(Provided text Opens)
There is an all abilities path around the loch, known as the Loch Leven Heritage Trail, which can be accessed from seven different car parks around the loch at Kinross Pier; Kirkgate Park; Burleigh Sands; Loch Leven's Larder; Findatie; RSPB Loch Leven car park; and the car park at the Cashmere Factory. The trail was completed in 2014, and as of 2016 NatureScot estimated that 200,000 people were using it annually. The RSPB run a visitor centre on their section of the reserve which as of 2016 was receiving around 70,000 visitors each year. The centre has facilities including a shop, café, observation room, educational facilities, toilets, and marked trails leading to three bird hides. A further three open hides are provided at locations around the loch.

Loch Leven is strongly associated with the sport of curling, and Kinross Curling Club, founded 1668, is reputedly the oldest in the world. The loch has been the site of the most extensive outdoor tournaments in the sport, the Grand Match or Bonspiel, however the ice has not been thick enough for this since 1959. The cold weather of the 2010/11 winter led to much speculation that a Bonspiel could be held, however due to safety concerns only informal matches were held on the loch. The loch is also a popular location for angling (chiefly for brown trout) and wildfowling.

==Conservation designations==

Loch Leven forms the main part of the Loch Leven national nature reserve (NNR), which covers 1823 ha of loch and islands. The NNR is managed by NatureScot, with the wetlands on the southern shore being managed by the Royal Society for the Protection of Birds (RSPB) and the fishing and shooting managed by Kinross Estate. Castle Island is managed by Historic Environment Scotland, who also run the ferry to the island. Loch Leven was first declared a National Nature Reserve in 1964 and re-declared in 2002, when it was extended to include the RSPB Loch Leven section. The NNR is classified as a Category II protected area by the International Union for Conservation of Nature.
(Provided text Closes)
(Information shown Opens)
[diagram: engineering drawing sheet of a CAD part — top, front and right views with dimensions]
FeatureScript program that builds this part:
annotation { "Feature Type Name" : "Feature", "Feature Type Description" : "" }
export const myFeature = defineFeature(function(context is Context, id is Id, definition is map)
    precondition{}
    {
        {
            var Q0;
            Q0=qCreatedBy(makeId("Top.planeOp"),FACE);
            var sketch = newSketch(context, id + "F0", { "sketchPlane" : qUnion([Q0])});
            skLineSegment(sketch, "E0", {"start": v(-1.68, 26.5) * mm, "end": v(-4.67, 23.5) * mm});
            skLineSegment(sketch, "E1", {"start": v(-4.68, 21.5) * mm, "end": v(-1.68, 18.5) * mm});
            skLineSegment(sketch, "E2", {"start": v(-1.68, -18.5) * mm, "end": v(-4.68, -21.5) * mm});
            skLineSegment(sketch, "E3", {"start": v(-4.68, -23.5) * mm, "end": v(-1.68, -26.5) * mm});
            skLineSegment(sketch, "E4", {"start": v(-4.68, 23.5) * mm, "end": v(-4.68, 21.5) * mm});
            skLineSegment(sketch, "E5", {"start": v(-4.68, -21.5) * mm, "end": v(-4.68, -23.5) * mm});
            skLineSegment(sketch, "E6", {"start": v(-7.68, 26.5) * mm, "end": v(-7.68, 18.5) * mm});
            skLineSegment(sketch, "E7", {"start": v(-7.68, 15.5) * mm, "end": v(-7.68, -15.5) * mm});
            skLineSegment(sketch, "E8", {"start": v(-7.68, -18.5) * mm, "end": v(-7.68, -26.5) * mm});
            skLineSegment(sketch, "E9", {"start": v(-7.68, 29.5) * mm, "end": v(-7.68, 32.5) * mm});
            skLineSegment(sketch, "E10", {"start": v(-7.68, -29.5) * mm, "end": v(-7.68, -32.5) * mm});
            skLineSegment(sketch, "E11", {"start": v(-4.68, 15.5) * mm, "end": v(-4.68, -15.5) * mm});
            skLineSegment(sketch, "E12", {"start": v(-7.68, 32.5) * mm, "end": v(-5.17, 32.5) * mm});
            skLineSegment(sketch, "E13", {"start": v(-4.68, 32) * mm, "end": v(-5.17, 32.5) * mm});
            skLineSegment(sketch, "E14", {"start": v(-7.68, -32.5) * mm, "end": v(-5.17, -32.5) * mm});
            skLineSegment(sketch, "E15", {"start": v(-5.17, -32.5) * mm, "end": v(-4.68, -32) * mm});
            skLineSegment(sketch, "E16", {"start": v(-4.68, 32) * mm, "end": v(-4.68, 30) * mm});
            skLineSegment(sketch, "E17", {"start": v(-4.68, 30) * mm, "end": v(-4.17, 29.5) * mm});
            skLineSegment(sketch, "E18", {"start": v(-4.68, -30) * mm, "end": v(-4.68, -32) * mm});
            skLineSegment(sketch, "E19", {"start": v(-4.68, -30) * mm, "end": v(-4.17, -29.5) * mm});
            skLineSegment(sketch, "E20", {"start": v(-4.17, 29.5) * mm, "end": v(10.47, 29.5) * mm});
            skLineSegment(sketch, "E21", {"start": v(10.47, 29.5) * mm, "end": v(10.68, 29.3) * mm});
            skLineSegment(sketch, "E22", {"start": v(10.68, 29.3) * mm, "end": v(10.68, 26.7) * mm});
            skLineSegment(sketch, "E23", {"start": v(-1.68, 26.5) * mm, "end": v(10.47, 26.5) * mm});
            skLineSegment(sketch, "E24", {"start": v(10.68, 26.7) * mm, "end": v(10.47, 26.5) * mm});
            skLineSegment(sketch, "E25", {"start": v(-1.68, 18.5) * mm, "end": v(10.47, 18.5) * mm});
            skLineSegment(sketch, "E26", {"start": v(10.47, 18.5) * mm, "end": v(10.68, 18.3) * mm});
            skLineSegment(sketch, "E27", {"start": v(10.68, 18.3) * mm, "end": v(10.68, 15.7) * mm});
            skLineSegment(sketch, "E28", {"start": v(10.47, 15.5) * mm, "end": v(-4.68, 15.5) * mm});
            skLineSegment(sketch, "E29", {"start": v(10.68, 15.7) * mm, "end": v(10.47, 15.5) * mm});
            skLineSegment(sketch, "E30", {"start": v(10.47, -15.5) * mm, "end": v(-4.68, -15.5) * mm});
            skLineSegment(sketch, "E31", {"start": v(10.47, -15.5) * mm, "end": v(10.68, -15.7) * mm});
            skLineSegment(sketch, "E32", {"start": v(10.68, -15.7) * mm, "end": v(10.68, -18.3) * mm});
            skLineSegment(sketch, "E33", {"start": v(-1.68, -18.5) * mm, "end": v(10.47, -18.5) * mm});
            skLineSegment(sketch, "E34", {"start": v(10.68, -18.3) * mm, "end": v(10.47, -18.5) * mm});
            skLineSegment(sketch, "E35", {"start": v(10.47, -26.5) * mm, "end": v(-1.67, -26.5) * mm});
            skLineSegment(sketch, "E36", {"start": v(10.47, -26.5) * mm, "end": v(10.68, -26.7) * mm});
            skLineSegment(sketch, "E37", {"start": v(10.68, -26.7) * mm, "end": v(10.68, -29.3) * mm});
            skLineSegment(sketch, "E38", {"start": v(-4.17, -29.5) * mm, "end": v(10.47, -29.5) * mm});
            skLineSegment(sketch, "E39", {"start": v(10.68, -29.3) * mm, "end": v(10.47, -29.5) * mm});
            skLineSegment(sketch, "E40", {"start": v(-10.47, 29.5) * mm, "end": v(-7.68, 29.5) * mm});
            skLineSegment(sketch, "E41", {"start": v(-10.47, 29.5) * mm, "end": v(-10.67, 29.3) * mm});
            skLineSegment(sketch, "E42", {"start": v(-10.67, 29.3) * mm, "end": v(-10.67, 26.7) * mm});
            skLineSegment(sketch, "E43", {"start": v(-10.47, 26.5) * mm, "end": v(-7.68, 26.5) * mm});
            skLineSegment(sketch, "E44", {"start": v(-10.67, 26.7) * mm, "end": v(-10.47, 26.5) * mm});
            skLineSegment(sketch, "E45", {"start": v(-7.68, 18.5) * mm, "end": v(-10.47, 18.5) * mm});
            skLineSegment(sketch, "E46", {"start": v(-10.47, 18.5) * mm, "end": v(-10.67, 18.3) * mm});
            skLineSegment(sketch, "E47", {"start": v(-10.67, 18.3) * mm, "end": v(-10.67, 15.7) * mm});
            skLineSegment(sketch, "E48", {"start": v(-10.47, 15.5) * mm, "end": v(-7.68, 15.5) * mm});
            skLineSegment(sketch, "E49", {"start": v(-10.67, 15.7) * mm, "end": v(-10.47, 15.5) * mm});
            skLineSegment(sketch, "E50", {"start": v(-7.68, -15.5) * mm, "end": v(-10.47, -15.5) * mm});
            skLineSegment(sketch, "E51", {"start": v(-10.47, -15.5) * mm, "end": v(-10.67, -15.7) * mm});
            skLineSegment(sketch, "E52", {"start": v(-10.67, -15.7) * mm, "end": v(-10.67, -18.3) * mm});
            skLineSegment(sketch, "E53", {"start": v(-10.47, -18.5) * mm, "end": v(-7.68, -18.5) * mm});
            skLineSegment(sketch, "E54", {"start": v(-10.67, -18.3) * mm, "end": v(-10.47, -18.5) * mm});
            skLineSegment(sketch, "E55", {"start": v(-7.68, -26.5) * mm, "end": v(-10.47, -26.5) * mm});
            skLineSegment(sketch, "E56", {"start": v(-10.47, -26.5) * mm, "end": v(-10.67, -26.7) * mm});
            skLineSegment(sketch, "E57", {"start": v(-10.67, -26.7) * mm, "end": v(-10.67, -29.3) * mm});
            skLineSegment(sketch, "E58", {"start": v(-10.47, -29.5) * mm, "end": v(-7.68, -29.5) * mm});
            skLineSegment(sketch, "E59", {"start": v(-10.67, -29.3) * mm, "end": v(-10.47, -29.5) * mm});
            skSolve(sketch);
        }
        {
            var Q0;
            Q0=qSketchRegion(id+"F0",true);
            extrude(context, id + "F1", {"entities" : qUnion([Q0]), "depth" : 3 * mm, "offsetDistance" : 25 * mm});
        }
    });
(Information shown Closes)
Extend the Loch Leven text above, picking up right after its last sentence.

As an internationally important site for wildlife Loch Leven holds a number of different conservation designations, being designated as a Site of Special Scientific Interest (SSSI), a Special Protection Area (SPA), and a Ramsar site.

There are also sites designated for their historical value surrounding Loch Leven. Lochleven Castle and St Serf's Priory are Scheduled Monuments. Kinross House is a Category A listed building, and its grounds are listed in the Inventory of Gardens and Designed Landscapes in Scotland.

Although greatly improved in recent years, the loch continues to suffer from a high phosphorus load and other pollution, primarily as a result of surrounding agricultural practices, which has contributed to occasional algal blooms on the loch and reduced feature condition. Work is ongoing to continue to reduce these effects, however it is thought that increasing summer temperatures now play a significant role in the formation of these blooms.